There's many more photos and a couple of videos in the complete Flickr album: Spain May 2016. Next week, there's one more trip, of a different kind, and then we rest for a bit as the summer travel season begins.

Thursday, May 19, 2016

Toledo and Ávila

I didn't think I would like Toledo. The tourist buses arrive in the morning and park in the lower town. The daytrippers head for the escalators and by 10 a.m. the upper town is awash in visitors. The entry point into the city is Plaza Zocodover (which boasts both a McDonalds and a Burger King) and the streets radiating outward are lined with gift shops selling gimmicky junk.

We checked into our hotel in mid-afternoon before wading into the crowds. As expected, I was not impressed and my mood soured. As we were being jostled along Calle Commercio, however, I stopped in a shop selling bocadillos jamón ibérico, a crusty bread roll filled with thinly sliced Iberian ham, for €3.50. I took one bite and thought, oh my, this is some good stuff.

Jamón Ibérico

Click on the image for a larger view on Flickr and more details.

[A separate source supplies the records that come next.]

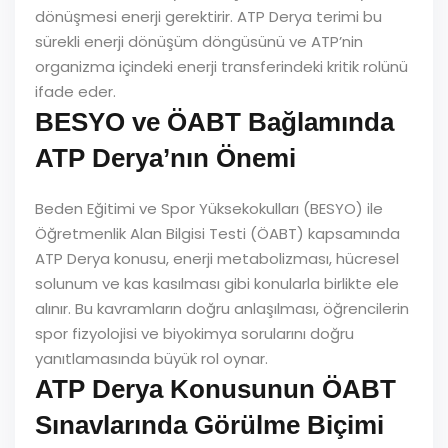
dönüşmesi enerji gerektirir. ATP Derya terimi bu
sürekli enerji dönüşüm döngüsünü ve ATP’nin
organizma içindeki enerji transferindeki kritik rolünü
ifade eder.
BESYO ve ÖABT Bağlamında
ATP Derya’nın Önemi
Beden Eğitimi ve Spor Yüksekokulları (BESYO) ile
Öğretmenlik Alan Bilgisi Testi (ÖABT) kapsamında
ATP Derya konusu, enerji metabolizması, hücresel
solunum ve kas kasılması gibi konularla birlikte ele
alınır. Bu kavramların doğru anlaşılması, öğrencilerin
spor fizyolojisi ve biyokimya sorularını doğru
yanıtlamasında büyük rol oynar.
ATP Derya Konusunun ÖABT
Sınavlarında Görülme Biçimi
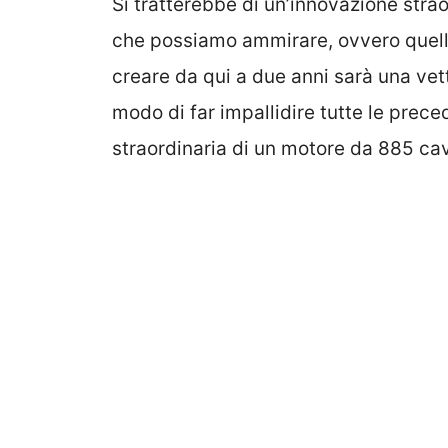
Si tratterebbe di un’innovazione stra
che possiamo ammirare, ovvero quell
creare da qui a due anni sarà una vet
modo di far impallidire tutte le prece
straordinaria di un motore da 885 cava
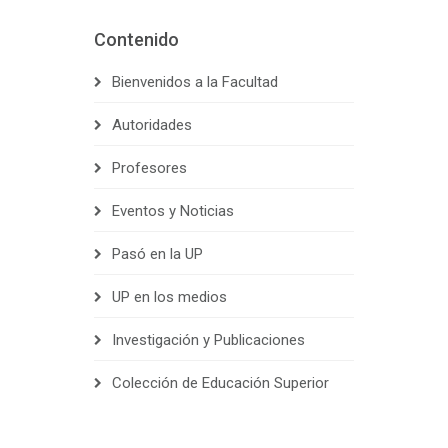
Contenido
Bienvenidos a la Facultad
Autoridades
Profesores
Eventos y Noticias
Pasó en la UP
UP en los medios
Investigación y Publicaciones
Colección de Educación Superior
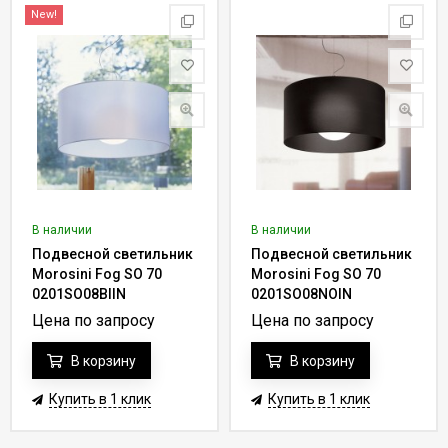
New!
В наличии
В наличии
Подвесной светильник
Подвесной светильник
Morosini Fog SO 70
Morosini Fog SO 70
0201SO08BIIN
0201SO08NOIN
Цена по запросу
Цена по запросу
В корзину
В корзину
Купить в 1 клик
Купить в 1 клик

My mood was now noticeably improved and we continued our exploration of the city. The more I saw of Toledo the more I liked it. To put it simply, Toledo is a beautiful place. It's a shame that so many people see it only as a side trip, a place to spend a few hours, when we found plenty to do for three days.

Toledo

Another pleasant surprise was how inexpensive Toledo was. We had been to Madrid a few times, and Barcelona, and thought them to be pricey, but not so Toledo. We got into the tapas way of eating and in the evenings were filling ourselves with food and drink for less than €25.

From Toledo we took the bus back to Madrid then rode the train out to Ávila, famous for the intact medieval wall that surrounds the city. We arrived on the weekend marking the Coronación Nuestra Señora de las Vacas, the coronation of Our Lady of the Cows. In the 13th century, the Virgin appeared in a corral amidst some cows. What this means in the 21st century is that some young men have a lot of fun carrying Nuestra Señora around on their shoulders, accompanied by a loud marching band and everyone else in the town, with lots of loud fireworks and hurrahing.

Nuestra Señora de las Vacas

Like Toledo, Ávila is beautiful. I was completely enchanted by the lovely streets, buildings, and parks. We walked on top of the medieval walls, outside the walls, up and down the length and breadth of the old town, to several sites outside, and out to the Cuatro Postes overlook for the panoramic view.

Terri Snaps Ávila

Also like Toledo, Ávila had plenty of things to do to keep us busy for our three-night stay. Among the usual local museums, churches, and convents, the Palacio de los Superunda was especially impressive. Once the home of the painter Guido Caprotti, it is now an elegantly restored museum exhibiting many of his works as well as two full-length portraits by Joaquín Sorolla.

Welcome to my studio...

Next up, a blog post with words and pictures about part two of our trip, to Salamanca and Segovia.

Tuesday, May 3, 2016

¡Vamos a Castilla!

We've enjoyed getting to know Madrid (first in 2010 and again in 2012) and frequently make connections at the Madrid Barajas airport. We've explored Barcelona. Now it's time to get out and about and see what else is in Spain.

We'll start modestly, as we usually do, and explore one region, Castile. We'll begin in Toledo then move on to Ávila, Salamanca, and Segovia. We've arranged our lodging and know the bus and train options to get from one to the other, but beyond that, we shall see what we shall see.

While you are waiting to see snaps from this trip to Spain, I offer to you my Flickr album of photos and videos from our recent visit to Chicago: Chicago April 2016.

We had a good time in Chicago, as we always do. The highlights this time were the Strandbeest exhibit at the Cultural Center, the Michigan Street drummers, and pizza at Lou Malnati's.

Since then we've had a bit of a rest so now it is time to fly away.